In a written statement to congress in November, President Mauricio Macri referred to an "asphyxiating" regulatory environment that has limited the potential of the country's workers and employers.

The bill also contains measures in the areas of youth employment and training and professional development.

In a report, rating agency Moody's said that high labor costs "have restricted formal job growth."

Support of the country's unions and wide backing in congress will be vital to pass the bill and avoid a repeat of the violent protests seen when the pension bill was being debated.

Last year the government reached a preliminary agreement with the main unions, which covered areas such as redundancy payments. Union eyes will be on measures that may weaken workers' rights.

TAX REFORM

The labor bill is part of a series of reforms the government is working on.

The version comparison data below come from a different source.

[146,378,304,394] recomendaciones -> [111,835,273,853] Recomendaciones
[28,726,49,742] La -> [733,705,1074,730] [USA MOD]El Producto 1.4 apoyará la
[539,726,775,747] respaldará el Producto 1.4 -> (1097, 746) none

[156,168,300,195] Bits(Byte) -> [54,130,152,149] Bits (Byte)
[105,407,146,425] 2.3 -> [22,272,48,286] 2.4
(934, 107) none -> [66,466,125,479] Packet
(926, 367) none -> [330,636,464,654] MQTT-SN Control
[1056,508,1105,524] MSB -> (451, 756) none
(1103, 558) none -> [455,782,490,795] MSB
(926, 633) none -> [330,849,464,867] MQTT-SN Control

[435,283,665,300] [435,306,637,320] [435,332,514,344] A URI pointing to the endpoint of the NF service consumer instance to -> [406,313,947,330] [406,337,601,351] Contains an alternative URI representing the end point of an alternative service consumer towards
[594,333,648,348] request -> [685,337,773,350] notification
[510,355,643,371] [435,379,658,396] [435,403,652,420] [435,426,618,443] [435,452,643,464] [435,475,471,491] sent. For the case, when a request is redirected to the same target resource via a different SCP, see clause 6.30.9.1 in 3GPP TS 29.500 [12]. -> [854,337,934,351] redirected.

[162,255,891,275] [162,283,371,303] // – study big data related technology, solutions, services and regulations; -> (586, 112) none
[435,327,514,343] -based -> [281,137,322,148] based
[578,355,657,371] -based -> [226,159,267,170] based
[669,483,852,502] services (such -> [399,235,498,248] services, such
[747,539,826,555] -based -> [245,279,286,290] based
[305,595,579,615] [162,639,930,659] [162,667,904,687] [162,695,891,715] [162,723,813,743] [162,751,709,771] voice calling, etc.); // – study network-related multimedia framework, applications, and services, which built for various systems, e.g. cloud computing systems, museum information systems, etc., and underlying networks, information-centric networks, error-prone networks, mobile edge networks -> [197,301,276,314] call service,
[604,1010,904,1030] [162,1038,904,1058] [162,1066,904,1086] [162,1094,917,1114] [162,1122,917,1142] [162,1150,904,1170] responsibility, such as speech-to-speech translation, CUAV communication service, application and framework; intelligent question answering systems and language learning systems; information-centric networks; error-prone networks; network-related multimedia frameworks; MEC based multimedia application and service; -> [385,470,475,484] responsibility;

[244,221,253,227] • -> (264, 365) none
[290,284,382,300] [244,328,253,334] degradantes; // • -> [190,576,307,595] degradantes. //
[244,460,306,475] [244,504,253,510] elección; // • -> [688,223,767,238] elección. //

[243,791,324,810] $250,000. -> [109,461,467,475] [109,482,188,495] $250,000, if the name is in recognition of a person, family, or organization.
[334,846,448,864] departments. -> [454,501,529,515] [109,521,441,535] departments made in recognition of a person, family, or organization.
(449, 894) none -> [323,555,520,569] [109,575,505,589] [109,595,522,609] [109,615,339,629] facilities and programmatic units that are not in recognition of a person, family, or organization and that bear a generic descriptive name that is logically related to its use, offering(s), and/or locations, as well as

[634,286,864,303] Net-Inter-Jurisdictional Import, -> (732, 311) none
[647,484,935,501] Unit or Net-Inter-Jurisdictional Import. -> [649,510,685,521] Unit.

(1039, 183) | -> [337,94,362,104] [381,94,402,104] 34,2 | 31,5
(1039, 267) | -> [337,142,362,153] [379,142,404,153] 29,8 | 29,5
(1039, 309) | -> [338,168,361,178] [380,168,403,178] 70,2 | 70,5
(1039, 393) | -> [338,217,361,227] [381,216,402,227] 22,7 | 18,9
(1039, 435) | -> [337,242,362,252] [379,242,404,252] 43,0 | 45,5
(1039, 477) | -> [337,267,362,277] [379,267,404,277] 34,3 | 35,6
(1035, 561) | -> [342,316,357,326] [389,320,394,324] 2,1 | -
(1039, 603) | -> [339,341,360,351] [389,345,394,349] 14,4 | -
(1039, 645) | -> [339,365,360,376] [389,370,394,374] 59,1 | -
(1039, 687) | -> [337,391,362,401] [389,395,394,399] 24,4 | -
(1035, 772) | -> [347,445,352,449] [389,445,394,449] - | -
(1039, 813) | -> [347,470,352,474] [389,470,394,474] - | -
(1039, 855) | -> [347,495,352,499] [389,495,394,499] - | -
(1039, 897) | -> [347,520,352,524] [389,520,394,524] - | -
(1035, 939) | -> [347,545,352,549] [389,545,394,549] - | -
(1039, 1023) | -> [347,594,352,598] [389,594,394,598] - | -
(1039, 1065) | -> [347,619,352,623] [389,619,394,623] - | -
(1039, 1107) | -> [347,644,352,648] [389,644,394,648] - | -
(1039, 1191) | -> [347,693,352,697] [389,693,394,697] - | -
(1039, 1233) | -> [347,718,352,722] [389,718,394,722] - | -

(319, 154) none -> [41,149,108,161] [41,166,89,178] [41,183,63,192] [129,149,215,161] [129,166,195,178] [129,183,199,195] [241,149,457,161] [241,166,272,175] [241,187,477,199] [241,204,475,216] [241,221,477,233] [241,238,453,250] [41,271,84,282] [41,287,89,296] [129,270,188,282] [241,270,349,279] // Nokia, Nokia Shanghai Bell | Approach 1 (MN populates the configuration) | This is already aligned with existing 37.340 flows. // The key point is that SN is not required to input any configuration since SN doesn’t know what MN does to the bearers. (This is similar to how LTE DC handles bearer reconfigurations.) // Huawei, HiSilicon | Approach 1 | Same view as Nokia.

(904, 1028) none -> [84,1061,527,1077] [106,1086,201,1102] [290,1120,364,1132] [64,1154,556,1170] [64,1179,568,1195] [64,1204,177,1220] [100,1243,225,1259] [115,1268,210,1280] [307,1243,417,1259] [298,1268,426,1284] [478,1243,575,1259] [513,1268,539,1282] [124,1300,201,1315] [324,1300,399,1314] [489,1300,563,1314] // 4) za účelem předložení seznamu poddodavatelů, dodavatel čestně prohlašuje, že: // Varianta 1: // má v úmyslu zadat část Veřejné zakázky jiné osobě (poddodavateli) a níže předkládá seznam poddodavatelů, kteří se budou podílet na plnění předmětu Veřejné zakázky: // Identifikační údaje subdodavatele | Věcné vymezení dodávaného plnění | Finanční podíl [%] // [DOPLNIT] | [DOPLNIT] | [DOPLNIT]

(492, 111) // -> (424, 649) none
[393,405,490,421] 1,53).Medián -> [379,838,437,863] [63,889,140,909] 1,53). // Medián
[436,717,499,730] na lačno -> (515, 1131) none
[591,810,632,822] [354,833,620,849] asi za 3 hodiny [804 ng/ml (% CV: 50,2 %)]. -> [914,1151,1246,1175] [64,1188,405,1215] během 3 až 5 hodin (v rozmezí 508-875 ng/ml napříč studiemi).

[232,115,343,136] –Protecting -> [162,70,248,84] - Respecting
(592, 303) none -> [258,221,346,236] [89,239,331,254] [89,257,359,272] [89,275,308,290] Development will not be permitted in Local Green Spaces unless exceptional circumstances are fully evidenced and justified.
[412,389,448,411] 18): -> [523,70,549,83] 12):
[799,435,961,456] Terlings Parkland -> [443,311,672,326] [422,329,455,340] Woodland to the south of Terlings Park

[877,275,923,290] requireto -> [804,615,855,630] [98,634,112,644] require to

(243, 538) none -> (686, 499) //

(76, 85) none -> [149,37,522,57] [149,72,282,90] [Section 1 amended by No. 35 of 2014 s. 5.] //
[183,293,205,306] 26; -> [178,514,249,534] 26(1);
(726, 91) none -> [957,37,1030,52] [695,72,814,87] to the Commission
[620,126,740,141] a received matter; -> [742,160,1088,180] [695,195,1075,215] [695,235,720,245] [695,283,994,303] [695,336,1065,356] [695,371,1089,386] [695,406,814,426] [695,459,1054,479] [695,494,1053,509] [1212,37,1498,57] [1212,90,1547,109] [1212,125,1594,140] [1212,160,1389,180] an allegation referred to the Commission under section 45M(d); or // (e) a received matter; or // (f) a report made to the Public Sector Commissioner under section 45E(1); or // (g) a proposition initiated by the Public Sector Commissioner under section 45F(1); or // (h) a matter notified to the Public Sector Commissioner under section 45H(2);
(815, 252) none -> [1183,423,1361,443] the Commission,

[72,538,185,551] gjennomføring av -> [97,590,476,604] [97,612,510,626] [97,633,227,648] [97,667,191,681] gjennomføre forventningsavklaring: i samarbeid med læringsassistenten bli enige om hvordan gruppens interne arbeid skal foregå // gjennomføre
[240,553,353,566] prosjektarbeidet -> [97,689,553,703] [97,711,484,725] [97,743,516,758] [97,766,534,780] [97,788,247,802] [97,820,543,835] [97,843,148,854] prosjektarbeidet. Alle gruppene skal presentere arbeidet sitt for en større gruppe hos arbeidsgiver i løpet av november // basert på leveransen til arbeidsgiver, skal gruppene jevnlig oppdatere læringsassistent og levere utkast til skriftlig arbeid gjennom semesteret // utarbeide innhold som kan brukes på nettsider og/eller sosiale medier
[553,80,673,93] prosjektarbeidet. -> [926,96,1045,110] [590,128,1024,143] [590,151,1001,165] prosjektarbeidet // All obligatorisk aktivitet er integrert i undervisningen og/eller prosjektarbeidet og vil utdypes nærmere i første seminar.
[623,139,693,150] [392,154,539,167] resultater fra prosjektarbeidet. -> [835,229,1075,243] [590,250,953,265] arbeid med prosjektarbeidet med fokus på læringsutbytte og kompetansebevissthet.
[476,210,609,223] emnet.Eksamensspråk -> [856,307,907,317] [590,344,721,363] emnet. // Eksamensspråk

"Macri's launch of ambitious tax and pension reforms immediately following his party's mid-term electoral victory in October 22 underscores his commitment to shore up GDP growth and reduce the country's significant fiscal deficit and inflation," María Luisa Cánovas, a partner at global law firm Jones Day, told BNamericas.

The last major piece of draft legislation to be approved was the tax reform bill. The bill was introduced as part of wider efforts to strengthen the economy and tackle poverty.

Hernán Kogan, a tax analyst at Dutch consultancy TMF Group's Argentina office, told BNamericas: "This reform reduces some of the distorting taxes, taxes the financial income obtained by individuals and modifies the excise duties scheme on specific items. It also reduces the costs of employers by stating a minimum deductible amount for the calculation of the social security contributions, which will be increased gradually during the next five years.

"Among other changes, it also reduces the corporate income tax rate to 25% (the one in force is 35%), except if there is a distribution of profits or dividends, it states an advance reimbursement scheme of VAT credits for long term investments, and makes changes on the tax system applicable to real estate transactions made by individuals."

It also address the issue of tax system complexity. Last year treasury minister Nicolás Dujovne said the system was 'Kafkaesque.'

Kogan said: "As noted in TMF Group's first Financial Complexity Index (FCI 2017), Argentina is one of the most complex jurisdictions in the world for tax and accounting compliance. This tax reform is aligned with the efforts that Macri's administration is carrying out to revert such situation and position Argentina as a more competitive country for attracting business and foreign investments."